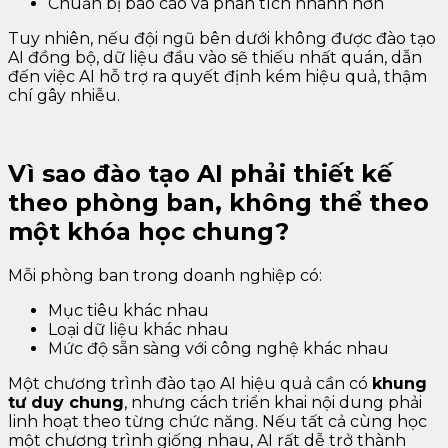
Chuẩn bị báo cáo và phân tích nhanh hơn
Tuy nhiên, nếu đội ngũ bên dưới không được đào tạo
AI đồng bộ, dữ liệu đầu vào sẽ thiếu nhất quán, dẫn
đến việc AI hỗ trợ ra quyết định kém hiệu quả, thậm
chí gây nhiễu.
Vì sao đào tạo AI phải thiết kế
theo phòng ban, không thể theo
một khóa học chung?
Mỗi phòng ban trong doanh nghiệp có:
Mục tiêu khác nhau
Loại dữ liệu khác nhau
Mức độ sẵn sàng với công nghệ khác nhau
Một chương trình đào tạo AI hiệu quả cần có
khung
tư duy chung
, nhưng cách triển khai nội dung phải
linh hoạt theo từng chức năng. Nếu tất cả cùng học
một chương trình giống nhau, AI rất dễ trở thành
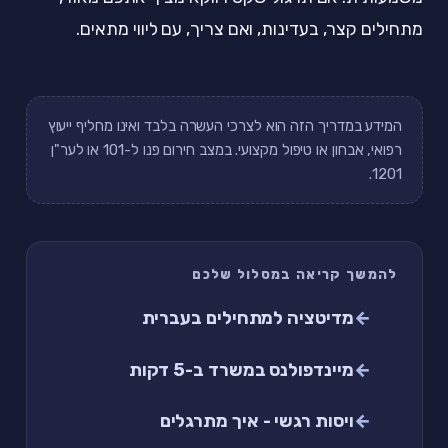
מתחילים קצר, בעדינות, ואם צריך, עם ליווי מתאים.
המידע במדריך הזה הוא לצרכי העשרה בלבד ואינו מחליף ייעוץ
רפואי, אבחון או טיפול מקצועי. במצב חירום פנו ל-101 או לער"ן
1201.
להמשך קריאה במסלול שלכם
מדיטציה למתחילים בעברית
מיינדפולנס במשרד ב-5 דקות
ויסות רגשי - איך מתרגלים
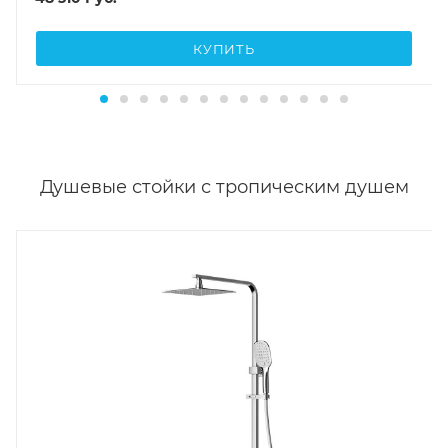
КУПИТЬ
Душевые стойки с тропическим душем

_THE PROBLEM_
Looking at the entries above, say how many lines contain the word "liệu". Nothing but the number is needed.

_PROBLEM SOLUTION_
2